TASK DIRECTIONS: Copy out each line of the material below word for word, changing nothing.

SOURCE DATA: Begin

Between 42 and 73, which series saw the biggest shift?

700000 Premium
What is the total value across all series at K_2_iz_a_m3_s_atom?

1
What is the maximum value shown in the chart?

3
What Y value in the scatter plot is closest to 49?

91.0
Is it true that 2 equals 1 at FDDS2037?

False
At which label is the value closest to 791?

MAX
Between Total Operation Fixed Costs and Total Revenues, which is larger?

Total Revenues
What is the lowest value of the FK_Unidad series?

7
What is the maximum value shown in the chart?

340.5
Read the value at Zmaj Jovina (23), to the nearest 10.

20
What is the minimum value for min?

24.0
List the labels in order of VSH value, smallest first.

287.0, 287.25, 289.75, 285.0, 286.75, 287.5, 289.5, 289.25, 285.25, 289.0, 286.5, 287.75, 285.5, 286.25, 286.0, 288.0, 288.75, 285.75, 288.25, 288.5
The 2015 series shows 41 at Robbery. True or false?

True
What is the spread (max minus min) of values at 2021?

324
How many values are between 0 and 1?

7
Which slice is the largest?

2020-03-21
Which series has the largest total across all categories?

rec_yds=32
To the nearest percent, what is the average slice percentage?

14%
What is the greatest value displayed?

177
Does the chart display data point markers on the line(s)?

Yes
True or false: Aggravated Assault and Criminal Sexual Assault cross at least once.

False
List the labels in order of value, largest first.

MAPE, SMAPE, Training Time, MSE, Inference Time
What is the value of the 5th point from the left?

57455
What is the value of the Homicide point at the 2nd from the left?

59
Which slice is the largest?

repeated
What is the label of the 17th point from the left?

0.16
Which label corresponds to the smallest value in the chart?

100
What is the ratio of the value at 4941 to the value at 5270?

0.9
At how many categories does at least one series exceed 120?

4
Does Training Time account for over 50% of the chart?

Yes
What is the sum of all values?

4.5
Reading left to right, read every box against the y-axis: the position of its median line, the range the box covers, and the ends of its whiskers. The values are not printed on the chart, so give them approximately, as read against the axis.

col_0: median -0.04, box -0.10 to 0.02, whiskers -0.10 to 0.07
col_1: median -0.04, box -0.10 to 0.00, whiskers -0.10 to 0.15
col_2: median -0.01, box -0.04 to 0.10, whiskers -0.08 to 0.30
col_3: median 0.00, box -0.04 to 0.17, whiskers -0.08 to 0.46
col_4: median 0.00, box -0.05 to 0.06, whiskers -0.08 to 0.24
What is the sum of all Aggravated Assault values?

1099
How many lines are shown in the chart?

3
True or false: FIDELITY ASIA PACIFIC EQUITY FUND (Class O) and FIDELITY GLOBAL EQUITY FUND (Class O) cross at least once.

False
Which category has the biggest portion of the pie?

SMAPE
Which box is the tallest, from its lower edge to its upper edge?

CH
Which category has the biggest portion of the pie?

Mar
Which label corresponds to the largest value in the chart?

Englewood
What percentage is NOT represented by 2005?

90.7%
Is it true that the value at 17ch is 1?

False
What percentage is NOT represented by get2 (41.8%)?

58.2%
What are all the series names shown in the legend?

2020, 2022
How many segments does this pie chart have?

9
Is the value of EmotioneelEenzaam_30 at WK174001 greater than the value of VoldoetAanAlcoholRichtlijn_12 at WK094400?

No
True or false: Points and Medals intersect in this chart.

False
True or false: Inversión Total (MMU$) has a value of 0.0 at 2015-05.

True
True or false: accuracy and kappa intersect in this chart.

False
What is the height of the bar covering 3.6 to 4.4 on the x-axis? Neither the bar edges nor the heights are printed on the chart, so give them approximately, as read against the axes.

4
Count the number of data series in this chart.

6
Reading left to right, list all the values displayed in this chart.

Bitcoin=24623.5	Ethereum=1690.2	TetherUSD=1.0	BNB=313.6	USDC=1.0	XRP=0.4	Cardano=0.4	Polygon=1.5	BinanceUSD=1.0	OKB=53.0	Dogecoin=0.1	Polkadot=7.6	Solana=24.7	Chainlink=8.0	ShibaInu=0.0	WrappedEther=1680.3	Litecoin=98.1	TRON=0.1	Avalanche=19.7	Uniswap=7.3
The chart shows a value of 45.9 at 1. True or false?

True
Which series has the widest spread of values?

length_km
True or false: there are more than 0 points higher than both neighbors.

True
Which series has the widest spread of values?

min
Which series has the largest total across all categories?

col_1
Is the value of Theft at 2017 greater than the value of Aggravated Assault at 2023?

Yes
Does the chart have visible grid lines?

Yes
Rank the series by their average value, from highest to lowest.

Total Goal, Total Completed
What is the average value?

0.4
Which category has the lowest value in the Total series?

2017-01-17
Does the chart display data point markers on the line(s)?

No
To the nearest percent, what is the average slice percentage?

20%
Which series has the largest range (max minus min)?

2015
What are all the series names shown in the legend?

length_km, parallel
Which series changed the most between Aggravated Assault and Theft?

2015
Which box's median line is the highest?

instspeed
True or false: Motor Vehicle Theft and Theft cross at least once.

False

SOURCE DATA: End

PROBLEM SOLUTION:
Between 42 and 73, which series saw the biggest shift?

700000 Premium
What is the total value across all series at K_2_iz_a_m3_s_atom?

1
What is the maximum value shown in the chart?

3
What Y value in the scatter plot is closest to 49?

91.0
Is it true that 2 equals 1 at FDDS2037?

False
At which label is the value closest to 791?

MAX
Between Total Operation Fixed Costs and Total Revenues, which is larger?

Total Revenues
What is the lowest value of the FK_Unidad series?

7
What is the maximum value shown in the chart?

340.5
Read the value at Zmaj Jovina (23), to the nearest 10.

20
What is the minimum value for min?

24.0
List the labels in order of VSH value, smallest first.

287.0, 287.25, 289.75, 285.0, 286.75, 287.5, 289.5, 289.25, 285.25, 289.0, 286.5, 287.75, 285.5, 286.25, 286.0, 288.0, 288.75, 285.75, 288.25, 288.5
The 2015 series shows 41 at Robbery. True or false?

True
What is the spread (max minus min) of values at 2021?

324
How many values are between 0 and 1?

7
Which slice is the largest?

2020-03-21
Which series has the largest total across all categories?

rec_yds=32
To the nearest percent, what is the average slice percentage?

14%
What is the greatest value displayed?

177
Does the chart display data point markers on the line(s)?

Yes
True or false: Aggravated Assault and Criminal Sexual Assault cross at least once.

False
List the labels in order of value, largest first.

MAPE, SMAPE, Training Time, MSE, Inference Time
What is the value of the 5th point from the left?

57455
What is the value of the Homicide point at the 2nd from the left?

59
Which slice is the largest?

repeated
What is the label of the 17th point from the left?

0.16
Which label corresponds to the smallest value in the chart?

100
What is the ratio of the value at 4941 to the value at 5270?

0.9
At how many categories does at least one series exceed 120?

4
Does Training Time account for over 50% of the chart?

Yes
What is the sum of all values?

4.5
Reading left to right, read every box against the y-axis: the position of its median line, the range the box covers, and the ends of its whiskers. The values are not printed on the chart, so give them approximately, as read against the axis.

col_0: median -0.04, box -0.10 to 0.02, whiskers -0.10 to 0.07
col_1: median -0.04, box -0.10 to 0.00, whiskers -0.10 to 0.15
col_2: median -0.01, box -0.04 to 0.10, whiskers -0.08 to 0.30
col_3: median 0.00, box -0.04 to 0.17, whiskers -0.08 to 0.46
col_4: median 0.00, box -0.05 to 0.06, whiskers -0.08 to 0.24
What is the sum of all Aggravated Assault values?

1099
How many lines are shown in the chart?

3
True or false: FIDELITY ASIA PACIFIC EQUITY FUND (Class O) and FIDELITY GLOBAL EQUITY FUND (Class O) cross at least once.

False
Which category has the biggest portion of the pie?

SMAPE
Which box is the tallest, from its lower edge to its upper edge?

CH
Which category has the biggest portion of the pie?

Mar
Which label corresponds to the largest value in the chart?

Englewood
What percentage is NOT represented by 2005?

90.7%
Is it true that the value at 17ch is 1?

False
What percentage is NOT represented by get2 (41.8%)?

58.2%
What are all the series names shown in the legend?

2020, 2022
How many segments does this pie chart have?

9
Is the value of EmotioneelEenzaam_30 at WK174001 greater than the value of VoldoetAanAlcoholRichtlijn_12 at WK094400?

No
True or false: Points and Medals intersect in this chart.

False
True or false: Inversión Total (MMU$) has a value of 0.0 at 2015-05.

True
True or false: accuracy and kappa intersect in this chart.

False
What is the height of the bar covering 3.6 to 4.4 on the x-axis? Neither the bar edges nor the heights are printed on the chart, so give them approximately, as read against the axes.

4
Count the number of data series in this chart.

6
Reading left to right, list all the values displayed in this chart.

Bitcoin=24623.5	Ethereum=1690.2	TetherUSD=1.0	BNB=313.6	USDC=1.0	XRP=0.4	Cardano=0.4	Polygon=1.5	BinanceUSD=1.0	OKB=53.0	Dogecoin=0.1	Polkadot=7.6	Solana=24.7	Chainlink=8.0	ShibaInu=0.0	WrappedEther=1680.3	Litecoin=98.1	TRON=0.1	Avalanche=19.7	Uniswap=7.3
The chart shows a value of 45.9 at 1. True or false?

True
Which series has the widest spread of values?

length_km
True or false: there are more than 0 points higher than both neighbors.

True
Which series has the widest spread of values?

min
Which series has the largest total across all categories?

col_1
Is the value of Theft at 2017 greater than the value of Aggravated Assault at 2023?

Yes
Does the chart have visible grid lines?

Yes
Rank the series by their average value, from highest to lowest.

Total Goal, Total Completed
What is the average value?

0.4
Which category has the lowest value in the Total series?

2017-01-17
Does the chart display data point markers on the line(s)?

No
To the nearest percent, what is the average slice percentage?

20%
Which series has the largest range (max minus min)?

2015
What are all the series names shown in the legend?

length_km, parallel
Which series changed the most between Aggravated Assault and Theft?

2015
Which box's median line is the highest?

instspeed
True or false: Motor Vehicle Theft and Theft cross at least once.

False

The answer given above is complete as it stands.